■ WORK TO BE COMPLETED: Transcribe the entire listing below exactly.

■ RECORDS FOR THIS TASK:
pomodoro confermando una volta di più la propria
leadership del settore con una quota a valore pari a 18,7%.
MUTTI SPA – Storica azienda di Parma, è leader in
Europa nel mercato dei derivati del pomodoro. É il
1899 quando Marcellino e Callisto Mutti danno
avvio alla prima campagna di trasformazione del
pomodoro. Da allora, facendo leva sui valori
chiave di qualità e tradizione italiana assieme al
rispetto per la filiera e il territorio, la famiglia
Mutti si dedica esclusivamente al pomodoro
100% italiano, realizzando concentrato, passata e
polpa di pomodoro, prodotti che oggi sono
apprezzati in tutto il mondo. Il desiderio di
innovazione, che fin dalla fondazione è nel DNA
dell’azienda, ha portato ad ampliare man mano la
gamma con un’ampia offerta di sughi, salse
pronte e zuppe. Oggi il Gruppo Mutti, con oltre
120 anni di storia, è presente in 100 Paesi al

■ TASK SOLUTION:
pomodoro confermando una volta di più la propria
leadership del settore con una quota a valore pari a 18,7%.
MUTTI SPA – Storica azienda di Parma, è leader in
Europa nel mercato dei derivati del pomodoro. É il
1899 quando Marcellino e Callisto Mutti danno
avvio alla prima campagna di trasformazione del
pomodoro. Da allora, facendo leva sui valori
chiave di qualità e tradizione italiana assieme al
rispetto per la filiera e il territorio, la famiglia
Mutti si dedica esclusivamente al pomodoro
100% italiano, realizzando concentrato, passata e
polpa di pomodoro, prodotti che oggi sono
apprezzati in tutto il mondo. Il desiderio di
innovazione, che fin dalla fondazione è nel DNA
dell’azienda, ha portato ad ampliare man mano la
gamma con un’ampia offerta di sughi, salse
pronte e zuppe. Oggi il Gruppo Mutti, con oltre
120 anni di storia, è presente in 100 Paesi al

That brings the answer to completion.